As you can see, the indicators that correlate to happiness vary from country to country and it’s fun to come up with reasons/explanations as to why these indicators are correlated.

Feel free to click on a few countries and compare the correlated indicators!


Conclusion and Future Work

During the course of this analysis, we faced a few limitations. Initially we anticipated to analyze values of the development indicates for a longer time frame (i.e 2000-2019), but we soon came to realize that the World Bank indicators dataset contains many missing values, as they did not have the means to measure many indicators until the more recent years. Also, the World Happiness Report did not publish annually till 2015, thus restraining our analysis to be between 2015 and 2019. In addition, for the data between the years 2015 - 2019, many countries were excluded from the analysis due to missing values. Many of these countries were developing countries that might not have policies in place yet to measure development indicators.

We also want to convey the importance that correlation does not imply causation. Even though an indicator may be correlated with happiness, it does not mean it causes it directly. There are could a bevy of other factors that could cause happiness, and the World Happiness Report aims to examine those factors.

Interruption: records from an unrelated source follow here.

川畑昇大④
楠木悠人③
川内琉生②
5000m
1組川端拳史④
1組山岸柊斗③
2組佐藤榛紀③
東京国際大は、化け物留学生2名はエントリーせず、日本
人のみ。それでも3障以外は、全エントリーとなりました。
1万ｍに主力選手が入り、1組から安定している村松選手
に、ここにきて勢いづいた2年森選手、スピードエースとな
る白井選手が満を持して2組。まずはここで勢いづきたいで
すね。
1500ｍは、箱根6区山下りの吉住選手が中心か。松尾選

In the future, we think it would be interesting to not only view the highly correlated development indicators for each country, but also for each region i.e North America, EU, Middle East, East Asia, etc.

From this project, we learned how to deal with large datasets and extract fields of interest to our analysis. We also learned how to merge datasets based on a key column (Country Name) and the problems that arise when different sources have different naming conventions. And finally, we gained experience with using a TopoJSON file that contains country coordinates, boundaries, and identifier values to plot an interactive world map using D3.